= Exercise aim =
Where the word "round" occurs in a line of the data, return the whole line.

[Saved entries]
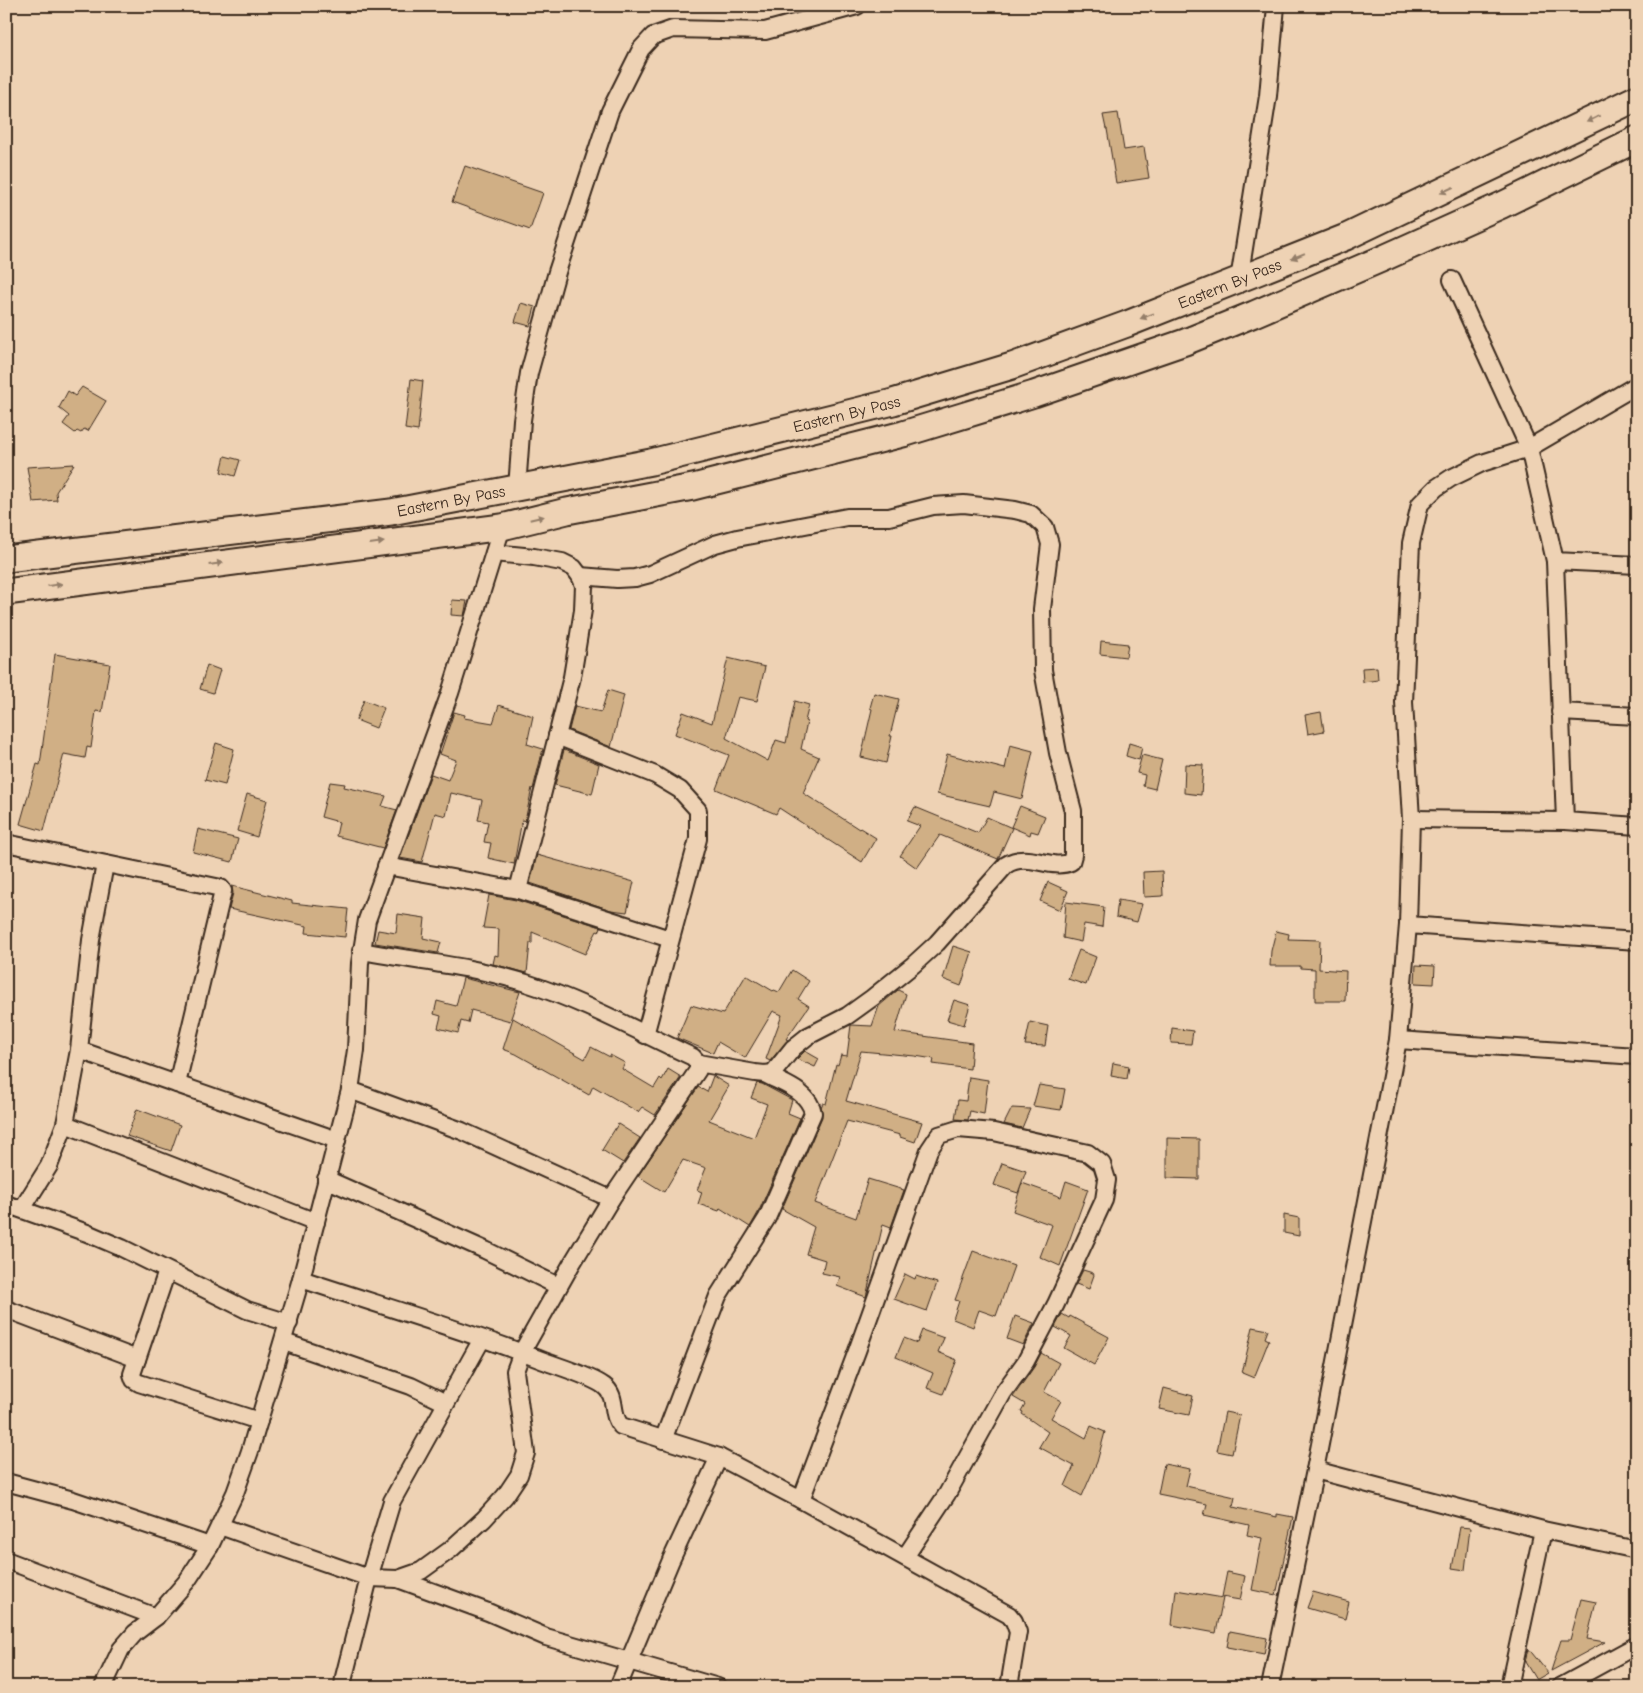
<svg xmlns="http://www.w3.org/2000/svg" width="1643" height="1693" font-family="'Comic Neue',sans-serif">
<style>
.building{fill:#d0af85;stroke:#3b2a1e}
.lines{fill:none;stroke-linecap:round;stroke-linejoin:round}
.minor-casing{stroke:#3b2a1e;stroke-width:20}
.primary-casing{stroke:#3b2a1e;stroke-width:29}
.minor{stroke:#eed2b4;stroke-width:16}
.primary{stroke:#eed2b4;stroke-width:25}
.oneway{fill:#947e69}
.labels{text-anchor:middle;stroke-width:4.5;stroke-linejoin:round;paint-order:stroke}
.street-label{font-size:16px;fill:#3b2a1e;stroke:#eed2b4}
</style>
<rect width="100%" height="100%" fill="#eed2b4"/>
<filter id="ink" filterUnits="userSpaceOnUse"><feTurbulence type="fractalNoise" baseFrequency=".02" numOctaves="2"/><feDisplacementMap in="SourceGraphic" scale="10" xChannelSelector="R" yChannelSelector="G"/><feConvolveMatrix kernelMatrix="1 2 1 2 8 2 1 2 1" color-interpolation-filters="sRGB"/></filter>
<g filter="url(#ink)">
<g class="building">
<polygon points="1118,113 1124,150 1144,147 1149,178 1116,183 1107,129 1106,129 1103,115"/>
<polygon points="465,166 543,193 530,230 452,202"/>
<polygon points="521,303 535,307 530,326 515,322"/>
<polygon points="411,379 423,381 418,431 405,429"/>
<polygon points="82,387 106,401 88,431 84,429 81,433 77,431 75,433 63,424 69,416 59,408 68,391 75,396"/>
<polygon points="225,456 240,460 235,476 221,472"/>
<polygon points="74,464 56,492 57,500 33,502 27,467"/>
<polygon points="452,600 467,601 464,616 451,615"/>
<polygon points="1101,641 1128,644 1126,657 1100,654"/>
<polygon points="55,654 110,664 102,712 96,711 91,748 87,747 85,758 64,754 44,831 20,824 37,764 40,765"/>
<polygon points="728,658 765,667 757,701 738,697 726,738 768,761 776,740 786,743 795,701 809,705 805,721 807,722 801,749 819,757 803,793 859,829 860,828 876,838 862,862 779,808 776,814 716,789 729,755 675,734 683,712 712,723"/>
<polygon points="207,665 220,670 213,693 200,689"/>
<polygon points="1377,667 1378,680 1363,682 1362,668"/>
<polygon points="608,690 624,695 611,747 569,730 575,706 601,712"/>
<polygon points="874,693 899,699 890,736 892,736 886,763 861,757 872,709 870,708"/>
<polygon points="364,700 384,708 376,728 356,720"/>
<polygon points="499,705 533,716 527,744 543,749 533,789 532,788 525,821 522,820 514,864 488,858 491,843 484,842 488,822 478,820 482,800 451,793 446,816 435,813 422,862 400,858 431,774 448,780 456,760 440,754 454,712 465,715 464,718 493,723"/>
<polygon points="1321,712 1324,731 1308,734 1305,715"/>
<polygon points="216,743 234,749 225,785 205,780"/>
<polygon points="1129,743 1142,747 1139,760 1126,756"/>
<polygon points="1010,745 1033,751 1022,799 994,792 990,806 937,794 947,754 1005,769"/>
<polygon points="564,750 599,764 592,794 555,785"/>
<polygon points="1142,755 1162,760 1155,789 1143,786 1145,775 1137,773"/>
<polygon points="1185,764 1203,765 1201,795 1184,793"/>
<polygon points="330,782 345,784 344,787 386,796 382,806 397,810 383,848 336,836 339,822 321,817"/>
<polygon points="247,794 267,800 257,837 237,831"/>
<polygon points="1020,806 1045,816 1038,833 1031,831 1030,835 1011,827"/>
<polygon points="915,807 978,833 987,817 1012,828 998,859 940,835 917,868 900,856 920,826 907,821"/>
<polygon points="198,829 238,839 232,862 193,852"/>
<polygon points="537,855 634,882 627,912 611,910 530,883"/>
<polygon points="1162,871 1163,896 1144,897 1143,872"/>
<polygon points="1048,882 1068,891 1060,910 1040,901"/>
<polygon points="232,886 292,901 292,903 348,909 345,937 306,933 307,926 229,909 233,893"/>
<polygon points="489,895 516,900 601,927 599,932 597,931 585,954 532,932 532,943 530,943 527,973 493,964 495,955 498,956 499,929 483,928"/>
<polygon points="1118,900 1142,904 1137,922 1116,917"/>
<polygon points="1066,902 1104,907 1102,927 1084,924 1081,942 1063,938"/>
<polygon points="398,914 425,918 423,938 441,942 438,953 375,943 378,930 396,933"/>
<polygon points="1276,931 1289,934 1288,939 1320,940 1319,969 1346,971 1345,1001 1315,1001 1315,969 1300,968 1300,966 1270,966 1271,951"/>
<polygon points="953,946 972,952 961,986 943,979"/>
<polygon points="1079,950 1096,957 1086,985 1068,979"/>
<polygon points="1416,965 1435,966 1434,984 1415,983"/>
<polygon points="792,970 809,981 798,999 809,1006 786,1039 788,1040 770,1061 766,1059 782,1015 773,1011 745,1058 718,1042 713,1053 677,1038 691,1005 723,1014 746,975 773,991 774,990 779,992"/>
<polygon points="463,978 520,992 510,1021 471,1010 468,1023 461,1021 458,1033 438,1028 441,1016 434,1014 437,1001 456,1006"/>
<polygon points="898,990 906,994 895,1032 972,1043 970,1069 933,1064 934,1059 915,1056 861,1051 846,1101 922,1122 915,1142 900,1137 900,1135 847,1121 815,1203 856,1218 868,1179 904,1190 891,1227 883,1224 866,1297 837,1286 840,1277 822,1273 825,1260 806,1254 814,1227 782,1209 822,1117 821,1107 823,1103 826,1104 836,1064 838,1065 841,1055 847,1056 851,1025 872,1026 879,1006"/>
<polygon points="954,1000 970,1005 964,1025 947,1020"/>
<polygon points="513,1018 585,1059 591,1047 610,1057 610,1055 625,1063 622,1069 654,1088 660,1078 662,1080 668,1069 681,1077 655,1115 642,1107 638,1112 593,1086 589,1095 516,1054 503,1049"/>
<polygon points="1030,1022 1048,1026 1045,1046 1025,1045"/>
<polygon points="1172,1028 1193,1031 1191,1044 1171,1043"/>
<polygon points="805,1051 819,1059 815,1067 797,1059"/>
<polygon points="1113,1063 1129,1066 1127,1079 1111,1076"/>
<polygon points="713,1076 729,1086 709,1120 754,1138 767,1104 751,1098 757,1083 762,1084 792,1100 788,1113 800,1118 758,1213 750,1227 720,1208 719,1211 698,1204 702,1192 697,1190 706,1168 683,1160 664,1192 638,1176 698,1087 707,1092"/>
<polygon points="969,1077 988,1080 984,1114 970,1111 968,1120 955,1119 958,1100 966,1101"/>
<polygon points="1039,1085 1065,1089 1061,1110 1033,1106"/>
<polygon points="1012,1108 1030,1109 1022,1128 1004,1124"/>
<polygon points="137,1109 180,1125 171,1151 127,1136"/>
<polygon points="618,1124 640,1138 623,1163 602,1150"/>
<polygon points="1167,1138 1199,1139 1199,1179 1167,1178"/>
<polygon points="1002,1163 1026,1171 1018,1193 994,1185"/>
<polygon points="1066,1181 1088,1189 1060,1266 1040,1257 1052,1225 1013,1211 1022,1183 1061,1197"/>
<polygon points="1284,1215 1299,1218 1299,1236 1284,1233"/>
<polygon points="973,1251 1014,1266 996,1316 979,1310 973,1327 953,1319 959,1301 955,1300"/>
<polygon points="1083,1270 1093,1273 1094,1275 1089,1289 1076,1284"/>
<polygon points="905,1274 915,1279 916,1276 937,1283 927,1311 894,1299"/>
<polygon points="1062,1314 1069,1318 1070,1316 1109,1337 1094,1365 1064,1348 1071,1336 1055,1327"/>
<polygon points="1015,1316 1034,1323 1023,1345 1007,1339"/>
<polygon points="1253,1327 1268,1330 1265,1338 1269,1340 1254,1378 1242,1373"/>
<polygon points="922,1330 944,1338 938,1352 957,1360 943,1394 927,1388 933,1373 896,1357 904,1338 917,1343"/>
<polygon points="1041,1353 1059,1363 1044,1392 1061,1401 1051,1418 1086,1438 1091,1426 1105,1432 1097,1462 1082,1496 1065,1486 1074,1466 1039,1447 1048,1432 1022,1414 1023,1412 1021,1411 1025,1404 1013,1397 1034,1367"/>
<polygon points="1164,1388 1193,1396 1189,1415 1159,1409"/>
<polygon points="1225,1412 1240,1415 1232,1454 1217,1451"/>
<polygon points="1164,1464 1190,1469 1186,1486 1235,1497 1233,1507 1277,1517 1277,1514 1293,1517 1276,1595 1252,1590 1262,1538 1247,1535 1249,1525 1204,1515 1207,1504 1158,1494"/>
<polygon points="1460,1527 1470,1528 1465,1570 1452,1568"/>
<polygon points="1227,1572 1245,1576 1240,1600 1222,1597"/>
<polygon points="1176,1590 1223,1598 1216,1633 1172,1625"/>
<polygon points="1313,1592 1349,1602 1345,1619 1307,1608"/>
<polygon points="1581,1599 1596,1602 1587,1639 1605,1642 1551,1671 1561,1640 1570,1640"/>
<polygon points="1230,1631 1267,1638 1264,1654 1227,1647"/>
<polygon points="1528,1648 1548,1673 1536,1680 1525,1662"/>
</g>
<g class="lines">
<defs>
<g id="minor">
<polyline points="1239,280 1268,96 1276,6"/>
<polyline points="1452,280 1529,448 1555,561 1637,565"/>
<polyline points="517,488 522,420 529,373 557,272 610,111 641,49 653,36 673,29 765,31 857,6"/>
<polyline points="494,553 534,557 562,562 574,568 580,576 584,585 583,610 572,677 518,890"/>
<polyline points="1555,561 1565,821"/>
<path d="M580 576 617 579 635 578 650 574 715 544 737 538 847 517H889L933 506 964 504 1015 510 1031 514 1045 527 1050 544 1042 609 1043 670 1058 753 1073 811V855L1071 862C1050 871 1028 851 1006 865L937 943 913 965 872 998 847 1016 808 1036 793 1048 773 1073 765 1074 755 1073 698 1063"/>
<polyline points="1560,712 1637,716"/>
<polyline points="557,736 655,775 680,790 698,810 698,839 645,1035"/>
<polyline points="1411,819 1565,821 1637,826"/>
<polyline points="6,843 221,888 223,891 177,1084"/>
<polyline points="386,866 518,890 670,939"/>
<polyline points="1408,925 1637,941"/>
<polyline points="1398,1040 1637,1056"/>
<polyline points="79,1050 337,1140"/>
<polyline points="350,1090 462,1131 611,1199"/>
<polyline points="65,1124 316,1222"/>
<polyline points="326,1179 485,1250 558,1286"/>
<polyline points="6,1204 87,1233 122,1248 247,1310 289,1323"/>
<polyline points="22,1209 49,1166 65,1124 79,1050 91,940 105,864"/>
<polyline points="167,1271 132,1374 134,1380 139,1383 259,1421"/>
<path d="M301 1279C382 1306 465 1330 544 1361 560 1367 591 1376 604 1386 618 1396 610 1415 621 1426L719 1457 801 1500 1009 1615 1014 1621 1018 1632 1009 1687"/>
<polyline points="6,1309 137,1359"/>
<polyline points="284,1342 411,1386 446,1403"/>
<path d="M663 1440 718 1296 767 1218 813 1113C809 1091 783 1084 765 1074"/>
<polyline points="1315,1470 1543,1530 1637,1550"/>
<polyline points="6,1482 73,1500 210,1546"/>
<polyline points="801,1500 857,1351 929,1150 939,1135 958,1129 994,1132 1088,1153 1102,1164 1107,1180 1104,1200 1056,1304 1026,1361 1003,1393 947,1494 905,1557"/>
<path d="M220 1526 369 1578 398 1579 421 1571 450 1550 484 1519 505 1496 519 1475 526 1453 515 1371 522 1352 571 1265 611 1199 698 1070V1063L693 1057C639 1032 583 1001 526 983 473 966 416 961 361 951"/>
<polyline points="6,1560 156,1617"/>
<polyline points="398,1579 488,1612 546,1637 718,1687"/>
<polyline points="103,1687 121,1649 135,1633 156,1617 187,1581 210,1546 235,1493 250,1451 301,1279 350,1090 356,1050 360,963 367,920 450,693 502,527"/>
<polyline points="343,1687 344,1677 369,1578 392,1501 482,1339"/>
<polyline points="618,1687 671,1560 719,1457"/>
<polyline points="1270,1687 1315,1470 1398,1040 1408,925 1411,819 1404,702 1411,543 1420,504 1436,488 1451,478 1482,463 1529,448 1637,385"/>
<polyline points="1509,1687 1543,1530"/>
<polyline points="1560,1687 1637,1645"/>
</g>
<g id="primary">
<path id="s1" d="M6 559 391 512 651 462 893 402 1012 366 1127 324 1346 237 1637 98"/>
<polyline points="6,592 502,527 567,511 693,487 903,434 1034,394 1185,342 1254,314 1386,257 1502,205 1637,139"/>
</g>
</defs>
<use href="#minor" class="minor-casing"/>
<use href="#primary" class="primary-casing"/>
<use href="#minor" class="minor"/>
<use href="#primary" class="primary"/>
</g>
<defs><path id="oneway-solid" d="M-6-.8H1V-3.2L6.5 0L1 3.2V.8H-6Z" transform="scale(1.25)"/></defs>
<g class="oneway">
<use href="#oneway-solid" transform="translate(1593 119) rotate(154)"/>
<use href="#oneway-solid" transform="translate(1447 190) rotate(155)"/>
<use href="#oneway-solid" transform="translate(1298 256) rotate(158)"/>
<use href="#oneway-solid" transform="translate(1147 316) rotate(159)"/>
<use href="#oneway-solid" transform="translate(537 518) rotate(-13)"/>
<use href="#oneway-solid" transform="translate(377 543) rotate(-7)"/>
<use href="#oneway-solid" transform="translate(216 564) rotate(-8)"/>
<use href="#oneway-solid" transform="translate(55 585) rotate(-8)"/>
</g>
</g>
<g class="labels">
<g class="street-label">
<text dy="6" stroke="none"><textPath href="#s1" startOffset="1259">Eastern By Pass</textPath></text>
<text dy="6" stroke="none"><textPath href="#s1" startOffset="854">Eastern By Pass</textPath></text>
<text dy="6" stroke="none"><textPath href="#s1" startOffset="449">Eastern By Pass</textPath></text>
</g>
</g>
<rect width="1643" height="1693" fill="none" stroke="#eed2b4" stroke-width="25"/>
<rect x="12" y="12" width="1618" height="1668" fill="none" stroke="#3b2a1e" stroke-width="2" filter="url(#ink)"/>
</svg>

= Your response =
.lines{fill:none;stroke-linecap:round;stroke-linejoin:round}
.labels{text-anchor:middle;stroke-width:4.5;stroke-linejoin:round;paint-order:stroke}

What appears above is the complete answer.